# Conduit to protect cables



## LeadFarmer (Feb 23, 2011)

Ive stripped the plaster of my walls and before I get them replastered Im wanting to protect existing electric wall socket & lighting cables to minimise the risk of drilling into them by mistake in the future, but all the conduit I've seen is plastic, not metal.

Anyone know of any suppliers of metal conduit please?


----------



## staffordian (May 2, 2012)

How about something like this?

http://www.lamppostelectrical.co.uk...U2bky85cio48UFmWeU1wS0CPNJHSpLfe-5xoCIKzw_wcB


----------



## Nanoman (Jan 17, 2009)

Google steel capping.


----------



## m4rkymark (Aug 17, 2014)

I would have thought most electrical suppliers would keep steel conduit - have a look at this place https://www.tlc-direct.co.uk/Main_Index/Conduit_Steel_Index/index.html they keep it in different sizes. I bought some lights from them and they were very easy to deal with, I ordered a light in the wrong size and they changed it without any issues at all.


----------



## R7KY D (Feb 16, 2010)

Just use the standard plastic and get a live wire detector


----------



## LeadFarmer (Feb 23, 2011)

m4rkymark said:


> I would have thought most electrical suppliers would keep steel conduit - have a look at this place https://www.tlc-direct.co.uk/Main_Index/Conduit_Steel_Index/index.html they keep it in different sizes. I bought some lights from them and they were very easy to deal with, I ordered a light in the wrong size and they changed it without any issues at all.

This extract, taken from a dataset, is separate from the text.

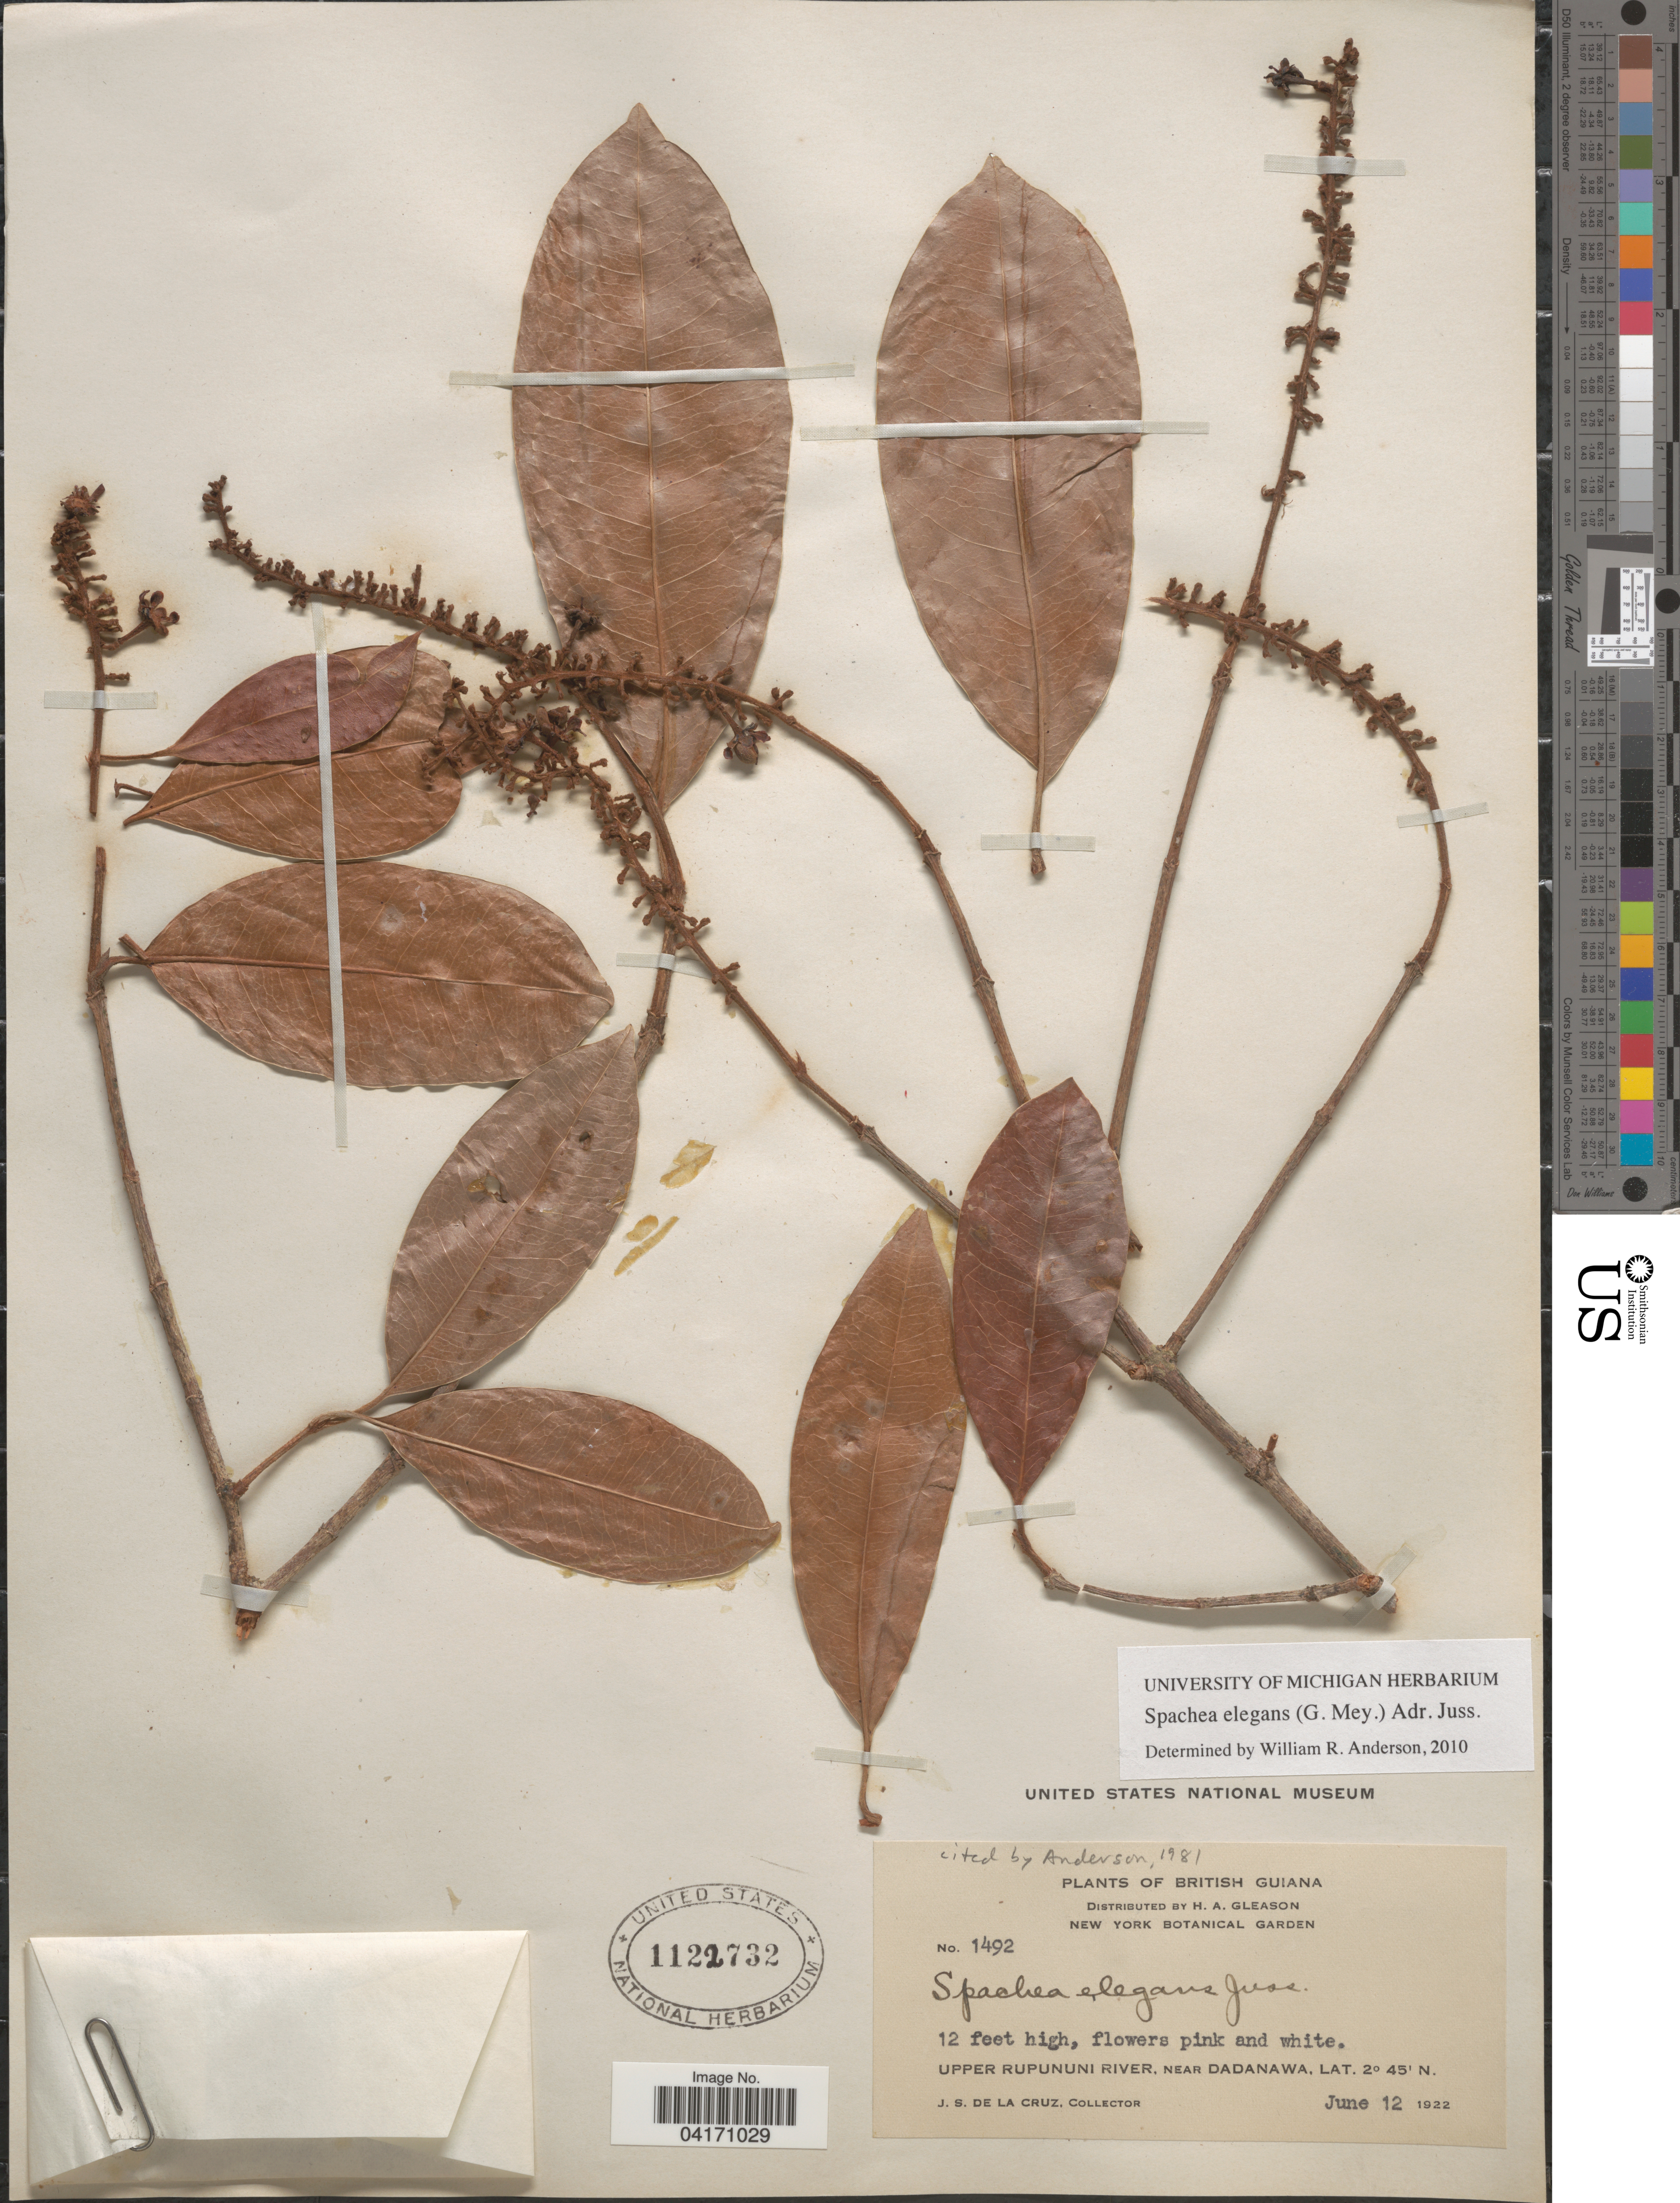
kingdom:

That looks like what I need, thanks :thumb:

It needs to be flat to cover existing cables, circular conduit would require the cable to be disconnected and fed through. I didn't realise it was called capping, I was searching for conduit :wall: I see screw fix sell it :thumb:


----------



## Versoman (Jan 6, 2006)

wickes carry stock of this stuff too


----------



## LeadFarmer (Feb 23, 2011)

Versoman said:


> wickes carry stock of this stuff too


Just had a look on their website and see they call it channeling. Thanks :thumb:


----------



## Les Brock (Apr 18, 2012)

We always call it sheathing


----------



## alan-bnz (Mar 2, 2011)

Channeling won't stop a screw...Metal Conduit would have more chance but i've seen a screw go through that as well...
Save money and put in plastic, use common sense when doing future work (if there is a socket above or below assume there are cables)


----------